Во-вторых, Фукуяма не слишком много сказал о том, на что будет похожа жизнь после победы приспосабливающейся идеи, которая скрывается за поверхностью событий, всегда ускользает, которую невозможно схватить в тот или иной момент, поскольку она доступна только в долгосрочной перспективе, – идеи, над которой ни у кого нет непосредственной власти. Картина, которую рисует Фукуяма, чтобы изобразить такое положение вещей, представляет мир банальности и скуки. «Конец истории, – говорит он, – будет очень грустным временем… В постисторический период не будет ни искусства, ни философии, только вечная забота о музее человеческой истории» [Fukuyama, 1989, р. 18]. Образцовыми обитателями этого мира представлялись жители Западной Европы, чье послевоенное существование, по мнению Фукуямы, стало «постисторическим» еще до того, как история, собственно говоря, закончилась. Европейцы уже жили в «вялых, богатых, самодовольных, зацикленных на себе и слабовольных государствах, у которых не было более великого проекта, нежели героическое создание Общего рынка» [Ibid., р. 5]. Европа была прекрасным местом для жизни, но в нем нельзя было сделать ничего значительного. Таково это демократическое будущее.

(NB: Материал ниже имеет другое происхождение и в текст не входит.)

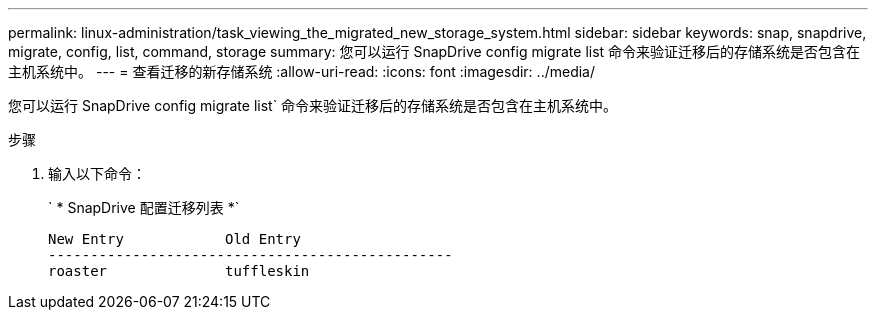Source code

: ---
permalink: linux-administration/task_viewing_the_migrated_new_storage_system.html 
sidebar: sidebar 
keywords: snap, snapdrive, migrate, config, list, command, storage 
summary: 您可以运行 SnapDrive config migrate list 命令来验证迁移后的存储系统是否包含在主机系统中。 
---
= 查看迁移的新存储系统
:allow-uri-read: 
:icons: font
:imagesdir: ../media/


[role="lead"]
您可以运行 SnapDrive config migrate list` 命令来验证迁移后的存储系统是否包含在主机系统中。

.步骤
. 输入以下命令：
+
` * SnapDrive 配置迁移列表 *`

+
[listing]
----
New Entry            Old Entry
------------------------------------------------
roaster              tuffleskin
----

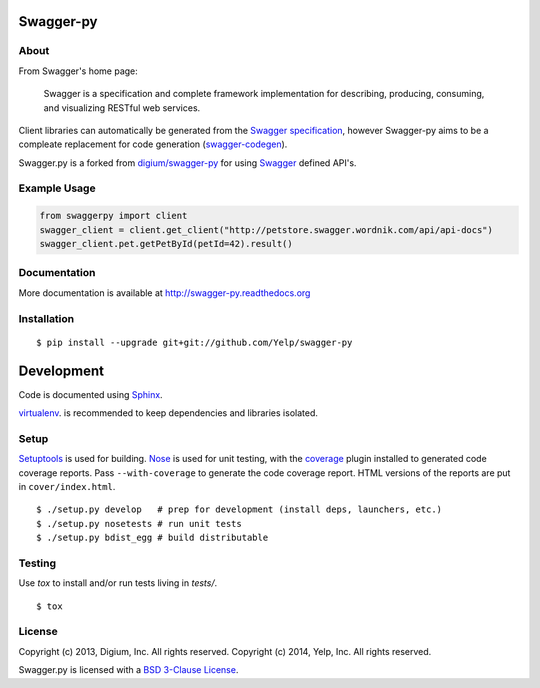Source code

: .. image:: https://travis-ci.org/Yelp/swagger-py.png?branch=master
  :target: https://travis-ci.org/Yelp/swagger-py?branch=master


Swagger-py
==========

About
-----

From Swagger's home page:

    Swagger is a specification and complete framework implementation for
    describing, producing, consuming, and visualizing RESTful web
    services.

Client libraries can automatically be generated from the `Swagger
specification <https://github.com/wordnik/swagger-core/wiki>`__, however Swagger-py
aims to be a compleate replacement for code generation (`swagger-codegen
<https://github.com/wordnik/swagger-codegen>`__).

Swagger.py is a forked from `digium/swagger-py <https://github.com/digium/swagger-py/>`__
for using `Swagger <https://developers.helloreverb.com/swagger/>`__ defined API's.

Example Usage
-------------

.. code:: Python

    from swaggerpy import client
    swagger_client = client.get_client("http://petstore.swagger.wordnik.com/api/api-docs")
    swagger_client.pet.getPetById(petId=42).result()

Documentation
-------------

More documentation is available at http://swagger-py.readthedocs.org

Installation
------------

::

    $ pip install --upgrade git+git://github.com/Yelp/swagger-py

Development
===========

Code is documented using `Sphinx <http://sphinx-doc.org/>`__.

`virtualenv <http://virtualenv.readthedocs.org/en/latest/virtualenv.html>`__. is
recommended to keep dependencies and libraries isolated.

Setup
-----

`Setuptools <http://pypi.python.org/pypi/setuptools>`__ is used for
building. `Nose <http://nose.readthedocs.org/en/latest/>`__ is used
for unit testing, with the `coverage
<http://nedbatchelder.com/code/coverage/>`__ plugin installed to
generated code coverage reports. Pass ``--with-coverage`` to generate
the code coverage report. HTML versions of the reports are put in
``cover/index.html``.

::

    $ ./setup.py develop   # prep for development (install deps, launchers, etc.)
    $ ./setup.py nosetests # run unit tests
    $ ./setup.py bdist_egg # build distributable

Testing
-------

Use `tox` to install and/or run tests living in `tests/`.

::

    $ tox

License
-------

Copyright (c) 2013, Digium, Inc. All rights reserved.
Copyright (c) 2014, Yelp, Inc. All rights reserved.

Swagger.py is licensed with a `BSD 3-Clause
License <http://opensource.org/licenses/BSD-3-Clause>`__.

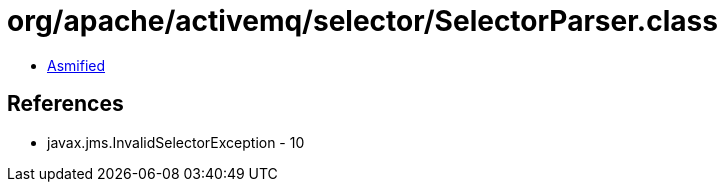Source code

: = org/apache/activemq/selector/SelectorParser.class

 - link:SelectorParser-asmified.java[Asmified]

== References

 - javax.jms.InvalidSelectorException - 10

Это хорошо известный образ демократического фатализма: пассивные граждане, которые живут не слишком яркой жизнью, довольствуясь тем, что они отдали себя течению своей приятной судьбы. Такая картина воспроизводит некоторые из опасений Токвиля относительно конформизма в эпоху демократии. Но это лишь одна из сторон демократического фатализма. Фукуяма совершенно упустил из виду его другую сторону. Люди, которые живут с идеей политики, которая управляет их судьбой, но остается при этом вне их контроля, могут также стать нетерпеливыми, безрассудными и излишне смелыми. Они не будут воздерживаться от грандиозных замыслов, а, напротив, всей душой примут их, будучи уверенными в том, что история на их стороне. Фукуяма мог предположить только одну возможность для нового начала истории: это произойдет, если люди устанут от своего материального комфорта и заново откроют в себе вкус к интеллектуальному приключению. Это слишком узкий взгляд на вещи (и к тому же слишком интеллектуалистский). Он игнорирует неугомонность любых демократических обществ, в том числе и самых удобных. Также он игнорирует фрустрацию от жизни с победившей идеей, чьи преимущества вроде бы вполне материальны, но никогда не даются в руки. В демократических обществах люди вечно пытаются воспользоваться этими преимуществами, они продолжают совершать ошибки, а потому история продолжается. Даже в скучных и удобных старых государствах Западной Европы.
Посторонние
В Европе к концу 1989 г. было ясно, кто победил, а кто проиграл. Проиграли коммунистические правительства Восточной Европы, как и их советские покровители. Всего за несколько месяцев эти режимы рухнули в Польше, Венгрии, Восточной Германии, Болгарии, Чехословакии и, наконец, в Румынии. Победителями были люди, жившие в Восточной Европе, которые избавились от своих деспотов с минимальным кровопролитием, а также демократии Запада, которые достаточно долго не сходили со своего курса, чтобы увидеть, как они сделают это.
Однако эта четкая картина подходит лишь для определенного промежутка времени и пространства. Чем дальше от 1989 г., тем больше она размывается. Народная власть в новых демократических странах Восточной Европы быстро истрепалась; старые коммунисты вернулись в новом обличье и выиграли выборы; демократия вскоре снова взялась за свое, начала путаться и копаться. Также картина эта размывается по мере удаления от Европы. И это относится как к событиям собственно 1989 г., так и к последующему периоду. Очевидный паттерн, сложившийся в Европе к концу года, не распространялся на мир в целом. На глобальном уровне было далеко не так ясно, кто стал подлинным победителем и кто на самом деле проиграл из-за распада советской империи.